Don’t hesitate to call (+01) 440.349.3000, fax (+01) 440-349-3003 or e-mail (firstname.lastname@example.org). We’re here to help. Sometimes a phone conversation or e-mail is all it takes for us to identify the right flux.
In some cases we ask customers to send us components, and we experiment with them in our laboratory to determine the optimum metal joining process. Often we not only recommend which flux to use, but make recommendations on solder alloy, base metal and the actual metal joining process. We have a lot of experience with metal joining and are happy to offer our expertise.
It is also not uncommon for us, depending on the application and location, to send a metal joining specialist to your factory floor to analyze your specific metal joining process for the purpose of recommending a flux solution. We also offer Flux Consulting and Lab Services in which we provide in depth professional analysis of your metal joining processes at your site or professionally analyze your joining or tinning applications in our laboratory.
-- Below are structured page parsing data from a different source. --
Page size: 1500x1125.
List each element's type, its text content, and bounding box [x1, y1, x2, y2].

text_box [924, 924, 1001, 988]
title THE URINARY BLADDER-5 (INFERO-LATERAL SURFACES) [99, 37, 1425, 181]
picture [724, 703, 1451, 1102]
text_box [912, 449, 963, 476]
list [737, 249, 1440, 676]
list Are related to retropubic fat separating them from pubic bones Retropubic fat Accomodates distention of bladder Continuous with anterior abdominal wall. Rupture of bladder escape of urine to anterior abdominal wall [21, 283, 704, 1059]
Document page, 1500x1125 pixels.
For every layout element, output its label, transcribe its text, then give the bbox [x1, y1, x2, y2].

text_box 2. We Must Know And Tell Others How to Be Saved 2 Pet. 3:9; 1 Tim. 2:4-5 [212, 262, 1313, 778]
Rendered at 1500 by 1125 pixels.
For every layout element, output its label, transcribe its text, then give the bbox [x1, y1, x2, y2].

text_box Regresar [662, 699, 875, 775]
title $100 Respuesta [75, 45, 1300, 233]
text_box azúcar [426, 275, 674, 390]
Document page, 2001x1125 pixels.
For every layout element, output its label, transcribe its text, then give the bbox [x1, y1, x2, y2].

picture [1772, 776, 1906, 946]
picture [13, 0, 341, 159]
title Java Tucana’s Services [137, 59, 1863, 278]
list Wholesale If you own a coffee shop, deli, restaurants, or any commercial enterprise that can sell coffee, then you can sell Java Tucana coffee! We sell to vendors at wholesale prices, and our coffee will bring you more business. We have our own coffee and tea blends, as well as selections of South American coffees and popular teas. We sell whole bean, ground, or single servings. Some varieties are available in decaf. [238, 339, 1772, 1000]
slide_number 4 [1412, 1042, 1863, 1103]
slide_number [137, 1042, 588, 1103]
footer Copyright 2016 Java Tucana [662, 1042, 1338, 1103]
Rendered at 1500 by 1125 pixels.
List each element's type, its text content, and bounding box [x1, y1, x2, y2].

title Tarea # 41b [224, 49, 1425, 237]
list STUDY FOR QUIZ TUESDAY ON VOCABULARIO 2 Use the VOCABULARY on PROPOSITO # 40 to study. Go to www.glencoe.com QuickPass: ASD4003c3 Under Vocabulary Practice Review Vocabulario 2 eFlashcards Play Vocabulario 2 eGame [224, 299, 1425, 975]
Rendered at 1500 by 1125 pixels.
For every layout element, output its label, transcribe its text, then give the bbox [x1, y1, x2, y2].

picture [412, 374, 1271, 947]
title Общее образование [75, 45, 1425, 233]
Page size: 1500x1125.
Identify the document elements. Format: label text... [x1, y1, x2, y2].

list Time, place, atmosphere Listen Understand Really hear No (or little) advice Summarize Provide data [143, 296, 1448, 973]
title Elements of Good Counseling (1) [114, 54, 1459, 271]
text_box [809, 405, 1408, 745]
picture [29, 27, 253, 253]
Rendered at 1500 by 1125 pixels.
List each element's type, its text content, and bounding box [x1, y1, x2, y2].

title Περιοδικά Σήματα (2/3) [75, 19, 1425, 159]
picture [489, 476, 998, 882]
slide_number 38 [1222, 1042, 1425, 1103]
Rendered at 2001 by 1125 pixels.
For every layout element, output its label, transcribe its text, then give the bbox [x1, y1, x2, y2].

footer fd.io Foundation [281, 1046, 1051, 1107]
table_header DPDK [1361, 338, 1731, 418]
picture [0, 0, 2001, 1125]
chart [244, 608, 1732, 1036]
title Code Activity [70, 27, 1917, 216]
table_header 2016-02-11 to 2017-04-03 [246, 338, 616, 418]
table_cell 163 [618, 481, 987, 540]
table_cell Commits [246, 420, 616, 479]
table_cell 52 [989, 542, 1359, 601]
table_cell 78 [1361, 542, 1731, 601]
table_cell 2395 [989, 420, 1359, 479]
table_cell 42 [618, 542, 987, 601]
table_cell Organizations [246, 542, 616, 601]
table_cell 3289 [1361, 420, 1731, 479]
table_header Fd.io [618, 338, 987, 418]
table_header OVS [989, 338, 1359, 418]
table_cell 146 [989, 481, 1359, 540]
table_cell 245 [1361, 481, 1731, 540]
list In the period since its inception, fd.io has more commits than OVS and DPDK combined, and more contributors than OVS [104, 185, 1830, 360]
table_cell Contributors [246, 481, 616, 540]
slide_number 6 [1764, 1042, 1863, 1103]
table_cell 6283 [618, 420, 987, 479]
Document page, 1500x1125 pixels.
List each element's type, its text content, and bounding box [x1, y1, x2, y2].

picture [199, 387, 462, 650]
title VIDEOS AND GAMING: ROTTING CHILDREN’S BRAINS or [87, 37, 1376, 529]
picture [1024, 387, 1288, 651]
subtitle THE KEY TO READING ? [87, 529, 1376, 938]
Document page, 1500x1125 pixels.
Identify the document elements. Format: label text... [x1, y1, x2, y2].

Step 5 – Sampling and Opening an Account
As a matter of policy, we don’t send out free samples. We do however sell flux in small test quantities. We charge reasonable prices for these trial orders and can accept credit card payment.
First time orders are often made with credit cards, which enables us to supply new customers quickly. Opening a credit account with Superior Flux involves sending in credit references. Customers are given Net 30 terms according to credit assessments and ongoing credit worthiness, and Superior Flux always reserves the right to require prepayment for an order.
You will find the ordering process, regardless of order size, to be a pleasant and efficient experience. We ship the majority of our orders within two business days of receipt of order.